_EXERCISE REQUIREMENTS_. Wherever a picture sits, omit it. Output the rest of the listing exactly.

_DATA FOR REVIEW_.
^^^^

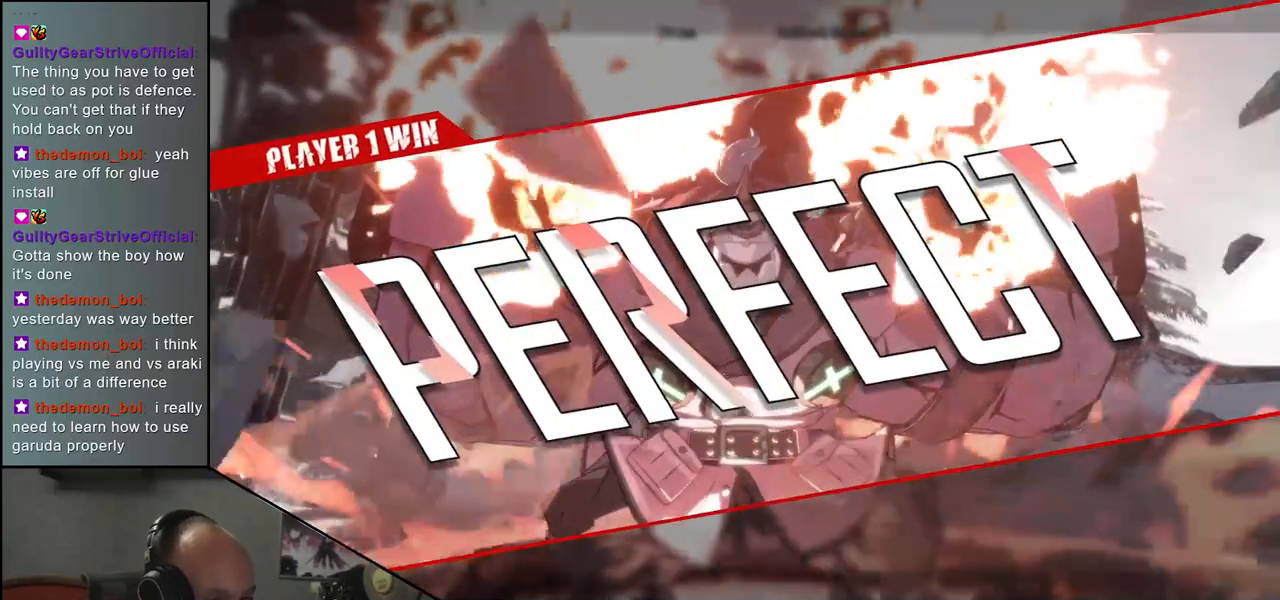
{"buttons": [], "left_stick": "center", "events": []}
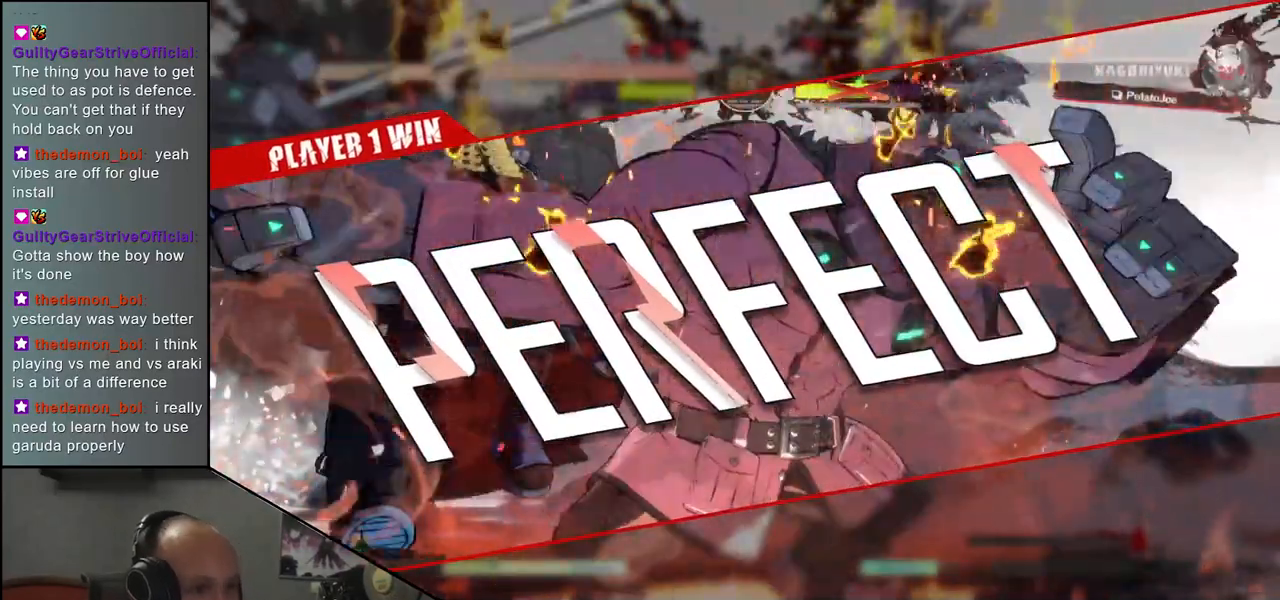
{"buttons": [], "left_stick": "center", "events": []}
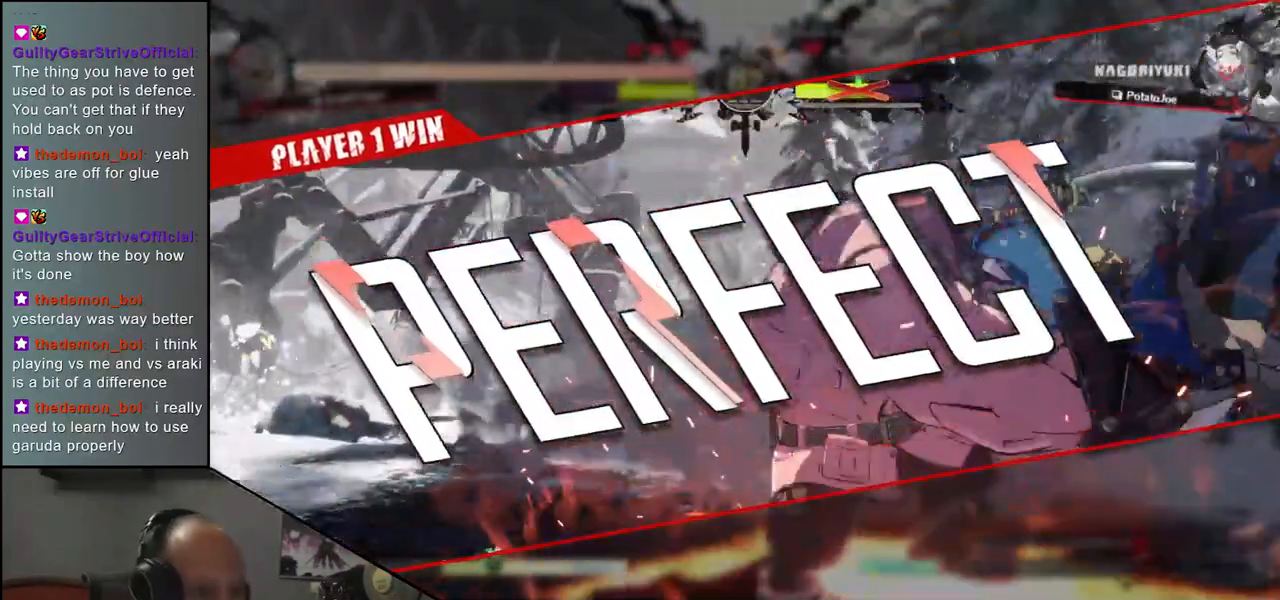
{"buttons": [], "left_stick": "center", "events": []}
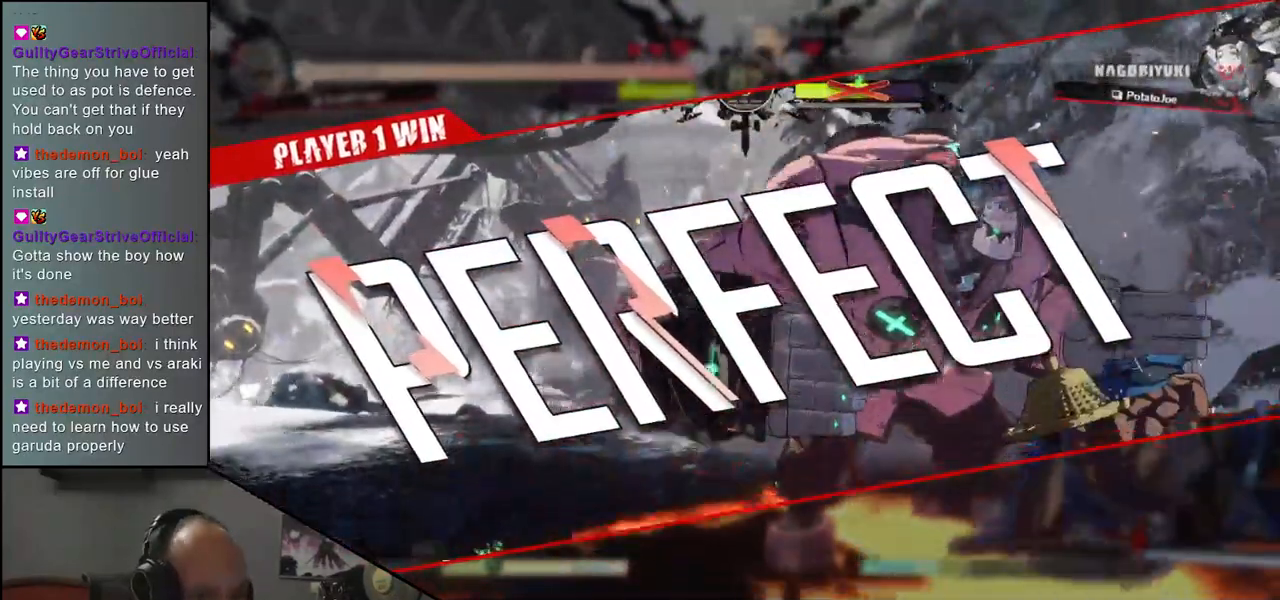
{"buttons": [], "left_stick": "center", "events": []}
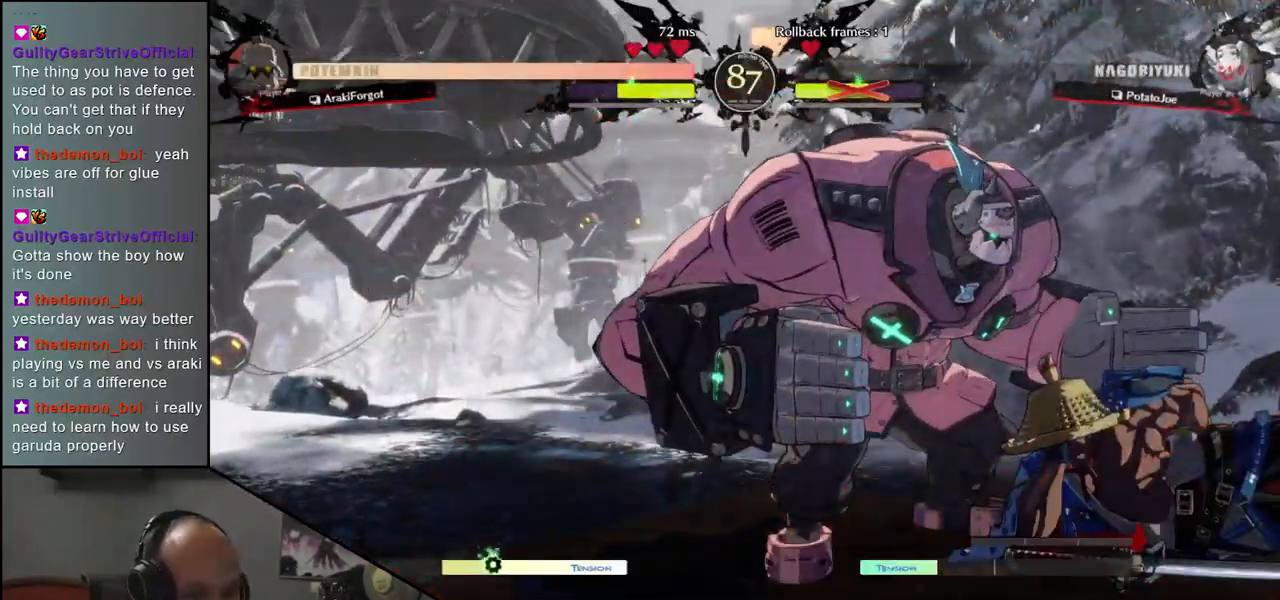
{"buttons": ["SQUARE"], "left_stick": "center", "events": [[200, "SQUARE", "down"], [300, "SQUARE", "up"], [500, "SQUARE", "down"]]}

^^^^

_SOLUTION BELOW_.
{"buttons": [], "left_stick": "center", "events": []}
{"buttons": [], "left_stick": "center", "events": []}
{"buttons": [], "left_stick": "center", "events": []}
{"buttons": [], "left_stick": "center", "events": []}
{"buttons": ["SQUARE"], "left_stick": "center", "events": [[200, "SQUARE", "down"], [300, "SQUARE", "up"], [500, "SQUARE", "down"]]}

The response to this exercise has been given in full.